Pivot

Elon's Big Loss, Trump's Stock Trades, and OpenAI vs. Apple

with Kara Swisher and Scott Galloway
19 May 2026 18 min read 1h 8m

Elon Musk lost a unanimous jury verdict in his lawsuit against OpenAI over breach of non-profit mission—a case the hosts called an obvious layup. Meanwhile, OpenAI is considering legal action against Apple for poor ChatGPT placement, and Americans are increasingly protesting AI data centers as symbols of wealth inequality and corporate overreach.

Scott Galloway
“I think the jury can't possibly side with him. I mean, ultimately, I don't think they proved anything. And it's a sort of he said, he said kind of thing. And Elon's the most loathsome of the pair, right?
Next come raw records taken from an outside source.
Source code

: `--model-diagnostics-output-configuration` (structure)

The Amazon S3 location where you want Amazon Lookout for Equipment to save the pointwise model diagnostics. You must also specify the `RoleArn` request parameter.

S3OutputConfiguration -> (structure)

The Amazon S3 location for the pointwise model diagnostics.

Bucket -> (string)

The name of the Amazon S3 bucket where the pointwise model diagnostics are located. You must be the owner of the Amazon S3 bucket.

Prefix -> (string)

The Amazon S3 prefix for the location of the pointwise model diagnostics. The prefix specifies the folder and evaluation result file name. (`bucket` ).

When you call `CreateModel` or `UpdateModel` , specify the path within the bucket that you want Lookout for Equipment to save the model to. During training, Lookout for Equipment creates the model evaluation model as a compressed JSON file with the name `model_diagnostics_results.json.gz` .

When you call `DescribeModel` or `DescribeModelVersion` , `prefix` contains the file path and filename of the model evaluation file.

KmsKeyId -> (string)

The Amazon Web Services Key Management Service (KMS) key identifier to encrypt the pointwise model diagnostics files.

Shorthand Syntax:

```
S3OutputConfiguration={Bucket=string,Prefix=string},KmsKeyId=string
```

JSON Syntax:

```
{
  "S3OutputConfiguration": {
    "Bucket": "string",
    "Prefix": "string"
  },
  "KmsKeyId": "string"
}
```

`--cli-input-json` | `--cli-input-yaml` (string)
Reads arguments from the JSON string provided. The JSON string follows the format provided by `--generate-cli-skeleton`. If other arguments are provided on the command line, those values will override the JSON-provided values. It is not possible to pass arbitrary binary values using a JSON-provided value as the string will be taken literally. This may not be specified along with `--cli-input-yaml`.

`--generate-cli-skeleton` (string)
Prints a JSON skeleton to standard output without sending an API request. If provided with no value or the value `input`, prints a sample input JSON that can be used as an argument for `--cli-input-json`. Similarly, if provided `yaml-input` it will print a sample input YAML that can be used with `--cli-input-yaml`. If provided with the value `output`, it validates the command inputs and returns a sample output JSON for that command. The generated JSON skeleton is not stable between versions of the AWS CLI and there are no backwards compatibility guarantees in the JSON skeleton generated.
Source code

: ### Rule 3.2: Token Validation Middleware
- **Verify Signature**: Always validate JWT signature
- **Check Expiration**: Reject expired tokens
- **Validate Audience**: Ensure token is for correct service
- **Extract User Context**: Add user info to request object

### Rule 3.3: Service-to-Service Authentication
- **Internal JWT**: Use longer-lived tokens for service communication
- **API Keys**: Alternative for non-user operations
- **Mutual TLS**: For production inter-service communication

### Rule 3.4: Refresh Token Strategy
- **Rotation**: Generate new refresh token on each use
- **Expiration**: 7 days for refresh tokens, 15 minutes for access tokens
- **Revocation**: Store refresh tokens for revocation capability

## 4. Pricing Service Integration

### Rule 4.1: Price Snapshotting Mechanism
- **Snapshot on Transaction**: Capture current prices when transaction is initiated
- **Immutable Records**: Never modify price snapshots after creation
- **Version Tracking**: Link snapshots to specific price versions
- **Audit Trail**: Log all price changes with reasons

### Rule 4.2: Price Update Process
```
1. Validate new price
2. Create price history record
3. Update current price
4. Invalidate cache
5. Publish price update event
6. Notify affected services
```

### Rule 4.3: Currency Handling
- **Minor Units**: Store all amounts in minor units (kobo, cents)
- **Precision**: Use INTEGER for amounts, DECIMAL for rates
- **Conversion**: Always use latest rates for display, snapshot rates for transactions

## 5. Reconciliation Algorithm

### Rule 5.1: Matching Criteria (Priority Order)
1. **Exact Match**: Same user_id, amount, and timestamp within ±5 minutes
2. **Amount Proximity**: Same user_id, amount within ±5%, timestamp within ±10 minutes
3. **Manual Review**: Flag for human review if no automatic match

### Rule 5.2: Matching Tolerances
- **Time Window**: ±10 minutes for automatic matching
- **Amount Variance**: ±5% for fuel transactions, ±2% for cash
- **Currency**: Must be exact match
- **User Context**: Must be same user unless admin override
By far, by a country mile.”
Galloway explains why the jury verdict against Musk was predictable before the verdict was announced
▶ 0:53
Kara Swisher
“I think we now need alternative minimum taxes of 60 or 70% on anything over a billion dollars for an individual because these individuals are under the impression that they are not subject to the standards of Western society, decency or any or the law.”
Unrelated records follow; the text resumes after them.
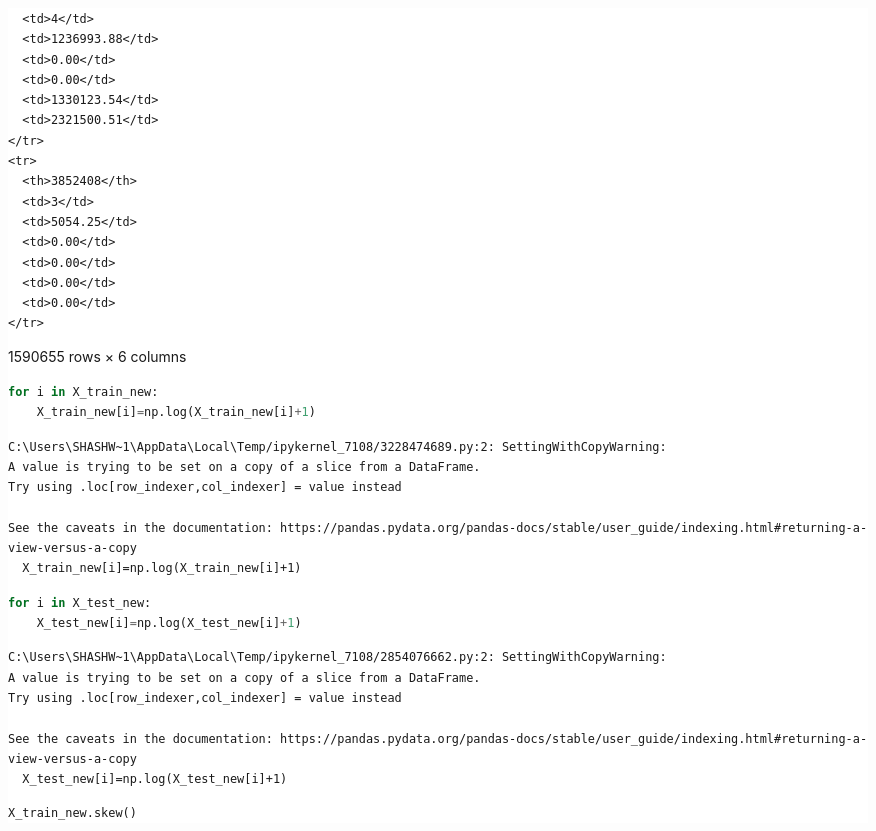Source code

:       <td>4</td>
      <td>1236993.88</td>
      <td>0.00</td>
      <td>0.00</td>
      <td>1330123.54</td>
      <td>2321500.51</td>
    </tr>
    <tr>
      <th>3852408</th>
      <td>3</td>
      <td>5054.25</td>
      <td>0.00</td>
      <td>0.00</td>
      <td>0.00</td>
      <td>0.00</td>
    </tr>
  </tbody>
</table>
<p>1590655 rows × 6 columns</p>
</div>




```python
for i in X_train_new:
    X_train_new[i]=np.log(X_train_new[i]+1)


```

    C:\Users\SHASHW~1\AppData\Local\Temp/ipykernel_7108/3228474689.py:2: SettingWithCopyWarning: 
    A value is trying to be set on a copy of a slice from a DataFrame.
    Try using .loc[row_indexer,col_indexer] = value instead
    
    See the caveats in the documentation: https://pandas.pydata.org/pandas-docs/stable/user_guide/indexing.html#returning-a-view-versus-a-copy
      X_train_new[i]=np.log(X_train_new[i]+1)
    


```python
for i in X_test_new:
    X_test_new[i]=np.log(X_test_new[i]+1)
```

    C:\Users\SHASHW~1\AppData\Local\Temp/ipykernel_7108/2854076662.py:2: SettingWithCopyWarning: 
    A value is trying to be set on a copy of a slice from a DataFrame.
    Try using .loc[row_indexer,col_indexer] = value instead
    
    See the caveats in the documentation: https://pandas.pydata.org/pandas-docs/stable/user_guide/indexing.html#returning-a-view-versus-a-copy
      X_test_new[i]=np.log(X_test_new[i]+1)
    


```python
X_train_new.skew()
```
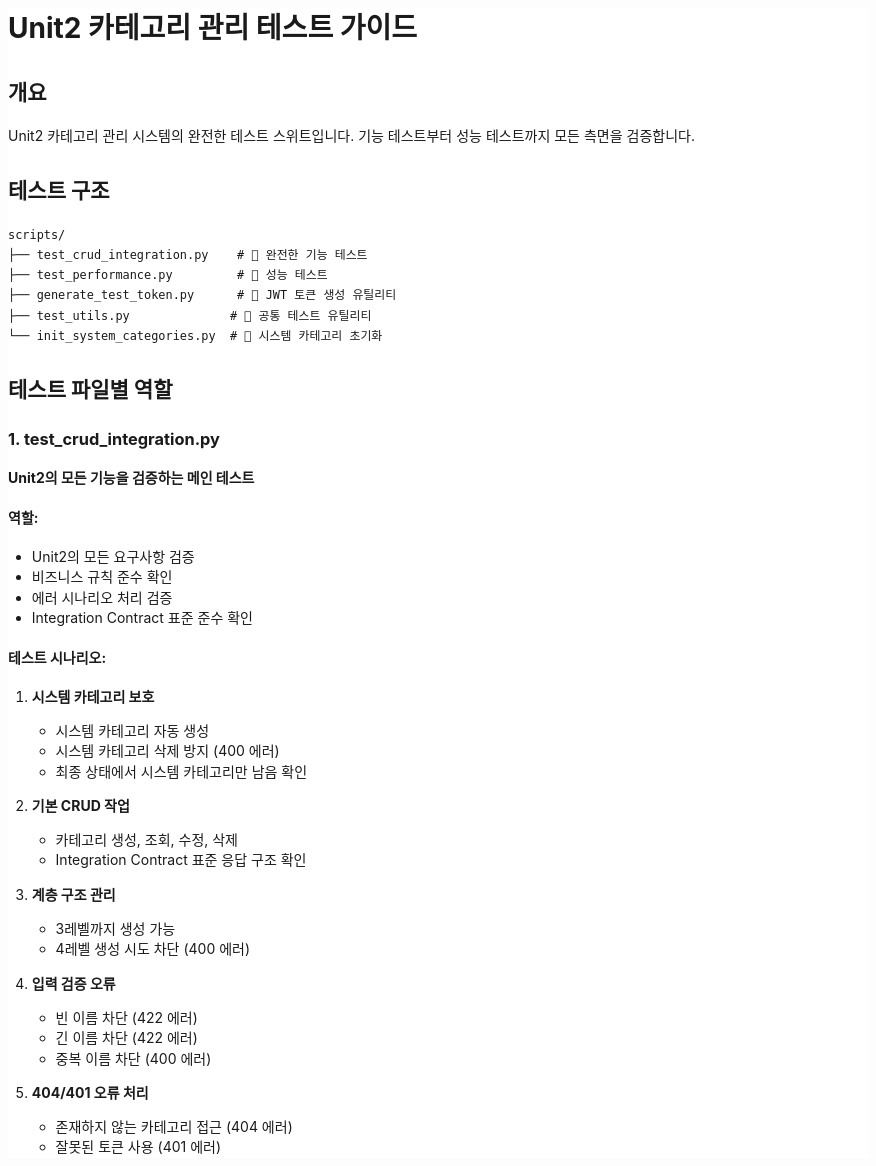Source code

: # Unit2 카테고리 관리 테스트 가이드

## 개요

Unit2 카테고리 관리 시스템의 완전한 테스트 스위트입니다. 기능 테스트부터 성능 테스트까지 모든 측면을 검증합니다.

## 테스트 구조

```
scripts/
├── test_crud_integration.py    # 🎯 완전한 기능 테스트
├── test_performance.py         # 🚀 성능 테스트
├── generate_test_token.py      # 🔧 JWT 토큰 생성 유틸리티
├── test_utils.py              # 🔧 공통 테스트 유틸리티
└── init_system_categories.py  # 🔧 시스템 카테고리 초기화
```

## 테스트 파일별 역할

### 1. test_crud_integration.py
**Unit2의 모든 기능을 검증하는 메인 테스트**

#### 역할:
- Unit2의 모든 요구사항 검증
- 비즈니스 규칙 준수 확인
- 에러 시나리오 처리 검증
- Integration Contract 표준 준수 확인

#### 테스트 시나리오:
1. **시스템 카테고리 보호**
   - 시스템 카테고리 자동 생성
   - 시스템 카테고리 삭제 방지 (400 에러)
   - 최종 상태에서 시스템 카테고리만 남음 확인

2. **기본 CRUD 작업**
   - 카테고리 생성, 조회, 수정, 삭제
   - Integration Contract 표준 응답 구조 확인

3. **계층 구조 관리**
   - 3레벨까지 생성 가능
   - 4레벨 생성 시도 차단 (400 에러)

4. **입력 검증 오류**
   - 빈 이름 차단 (422 에러)
   - 긴 이름 차단 (422 에러)
   - 중복 이름 차단 (400 에러)

5. **404/401 오류 처리**
   - 존재하지 않는 카테고리 접근 (404 에러)
   - 잘못된 토큰 사용 (401 에러)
Swisher calls for extreme tax measures after the Musk lawsuit and discusses billionaire behavior
▶ 2:27
Scott Galloway
“Americans see their prices going up and they're not participating in the wealth creation of AI. And it's just a proxy for income inequality that, okay, I hear about you know, Anthropic is worth a trillion dollars. San Francisco real estate prices are booming, jet sales are booming. There are 28-year-olds who are lucky enough to get a job in coding at OpenAI who are selling 7, 10, 15 million dollars in stock. And I can't afford detergent.”
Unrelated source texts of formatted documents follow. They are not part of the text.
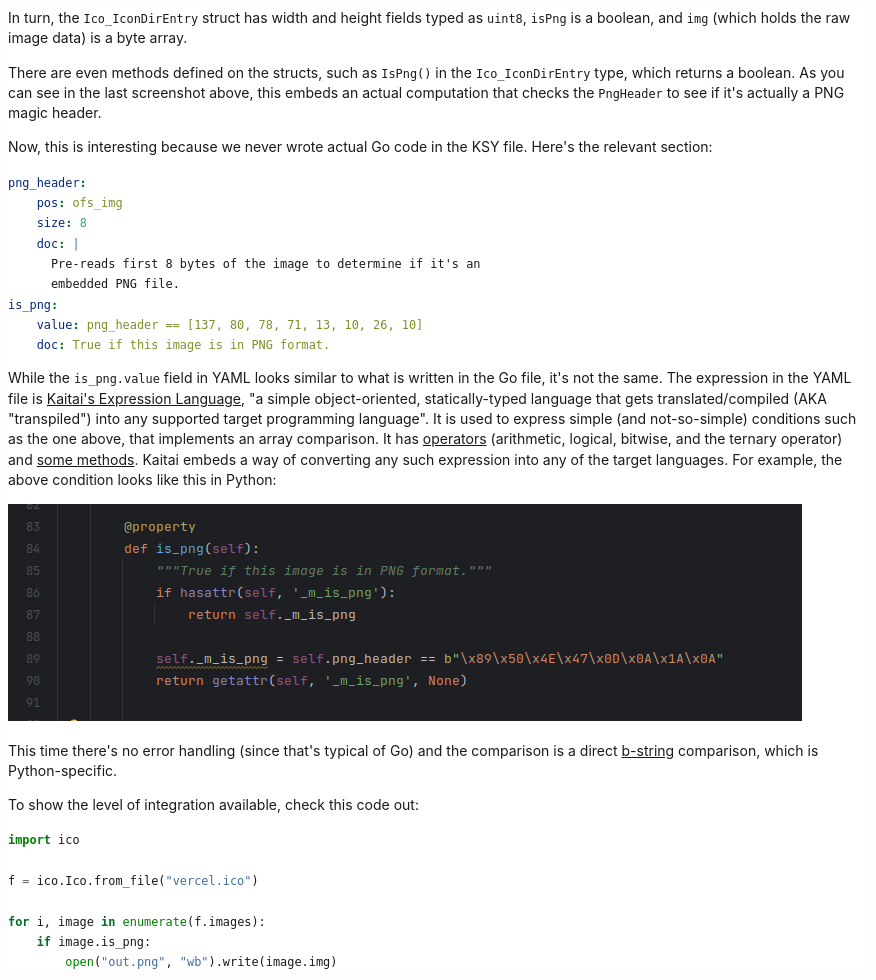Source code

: In turn, the `Ico_IconDirEntry` struct has width and height fields typed as `uint8`, `isPng` is a boolean, and `img` (which holds the raw image data) is a byte array.

There are even methods defined on the structs, such as `IsPng()` in the `Ico_IconDirEntry` type, which returns a boolean. As you can see in the last screenshot above, this embeds an actual computation that checks the `PngHeader` to see if it's actually a PNG magic header.

Now, this is interesting because we never wrote actual Go code in the KSY file. Here's the relevant section:

```yml
png_header:
	pos: ofs_img
	size: 8
	doc: |
	  Pre-reads first 8 bytes of the image to determine if it's an
	  embedded PNG file.
is_png:
	value: png_header == [137, 80, 78, 71, 13, 10, 26, 10]
	doc: True if this image is in PNG format.
```

While the `is_png.value` field in YAML looks similar to what is written in the Go file, it's not the same. The expression in the YAML file is [Kaitai's Expression Language](https://doc.kaitai.io/user_guide.html#_expression_language), "a simple object-oriented, statically-typed language that gets translated/compiled (AKA "transpiled") into any supported target programming language". It is used to express simple (and not-so-simple) conditions such as the one above, that implements an array comparison. It has [operators](https://doc.kaitai.io/user_guide.html#_operators) (arithmetic, logical, bitwise, and the ternary operator) and [some methods](https://doc.kaitai.io/user_guide.html#methods). Kaitai embeds a way of converting any such expression into any of the target languages. For example, the above condition looks like this in Python:

![cfccd186e765eb850d574ac65e9ca0fb.png](./_resources/cfccd186e765eb850d574ac65e9ca0fb.png)

This time there's no error handling (since that's typical of Go) and the comparison is a direct [b-string](https://docs.python.org/3/library/stdtypes.html#bytes) comparison, which is Python-specific.

To show the level of integration available, check this code out:

```py
import ico

f = ico.Ico.from_file("vercel.ico")

for i, image in enumerate(f.images):
    if image.is_png:
        open("out.png", "wb").write(image.img)
```


[^1]: In case of emergencies, you can try to use anything that Google provides in lieu of official documentation, especially in the case of our beloved proprietary & undocumented file formats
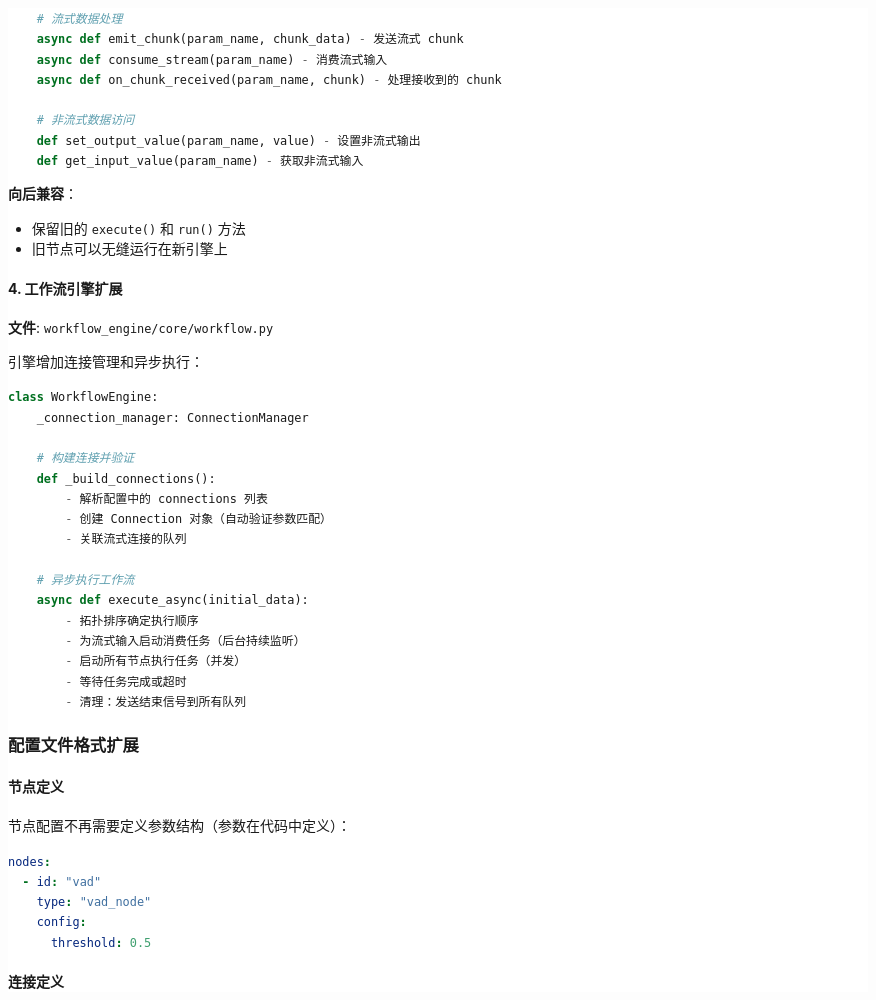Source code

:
 ```python
    # 流式数据处理
    async def emit_chunk(param_name, chunk_data) - 发送流式 chunk
    async def consume_stream(param_name) - 消费流式输入
    async def on_chunk_received(param_name, chunk) - 处理接收到的 chunk
    
    # 非流式数据访问
    def set_output_value(param_name, value) - 设置非流式输出
    def get_input_value(param_name) - 获取非流式输入
```

**向后兼容**：
- 保留旧的 `execute()` 和 `run()` 方法
- 旧节点可以无缝运行在新引擎上

#### 4. 工作流引擎扩展

**文件**: `workflow_engine/core/workflow.py`

引擎增加连接管理和异步执行：

```python
class WorkflowEngine:
    _connection_manager: ConnectionManager
    
    # 构建连接并验证
    def _build_connections():
        - 解析配置中的 connections 列表
        - 创建 Connection 对象（自动验证参数匹配）
        - 关联流式连接的队列
    
    # 异步执行工作流
    async def execute_async(initial_data):
        - 拓扑排序确定执行顺序
        - 为流式输入启动消费任务（后台持续监听）
        - 启动所有节点执行任务（并发）
        - 等待任务完成或超时
        - 清理：发送结束信号到所有队列
```

### 配置文件格式扩展

#### 节点定义

节点配置不再需要定义参数结构（参数在代码中定义）：

```yaml
nodes:
  - id: "vad"
    type: "vad_node"
    config:
      threshold: 0.5
```

#### 连接定义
Galloway explains the real reason Americans oppose data centers—not environmental concerns, but rage over inequality
▶ 22:15
Scott Galloway
“Trump bought $500,000 in Nvidia stock one week before his Commerce Department approved Nvidia chip sales to China. He bought somewhere between 1 and 5 million the week before they announced a major deal with Meta. He's He bought Dell stock before he started carving up TikTok and giving it to, wait for it, Michael Dell.”
Galloway outlines Trump's pattern of trading stocks immediately before policy announcements that benefit those companies
▶ 30:22
Kara Swisher
“This is like there's a I literally feel like he's going to start taking milk money from kids like at some point if you remember that that expression. I just This is like Is there anywhere he doesn't cheat and advantage himself in a way that's like really obvious grift, like obvious and really kind of upsetting grift?”
Swisher expresses frustration about Trump's pervasive conflicts of interest and apparent immunity from consequences
▶ 29:19
Pivot is a weekly podcast from New York Magazine and Vox Media that features Kara Swisher and Scott Galloway discussing the week's biggest business, tech, and culture news. The hosts offer sharp, unfiltered commentary on corporate power, inequality, and the influence of tech billionaires on society.
1
Distribution power trumps AI quality OpenAI's threatened lawsuit against Apple reveals a harsh truth: even dominant AI companies need favorable placement. Apple's control of iOS and Siri gives it leverage to extract payments from AI providers or default to Google's Gemini. This distribution advantage echoes historical battles (Levi's vs. JCPenney) and shows that AI success depends less on technology than on user access.
2
Data center opposition masks inequality rage The bipartisan backlash against AI data centers isn't really about environmental concerns—it's a proxy for wealth inequality. Americans see 28-year-old coders getting $15M in stock, while they struggle with food costs. Data centers become visible targets for diffuse anger about who benefits from AI wealth creation and who doesn't.
3
Trump's trading pattern suggests systematic conflicts Making 3,700 stock trades in Q1 2026—40 per day—Trump shows a dramatic shift from his lifetime pattern. His purchases of Nvidia, Dell, and Oracle closely precede policy announcements benefiting those companies, suggesting potential insider trading. The reliance on norms rather than law has left presidential conflicts of interest largely unpoliced since LBJ.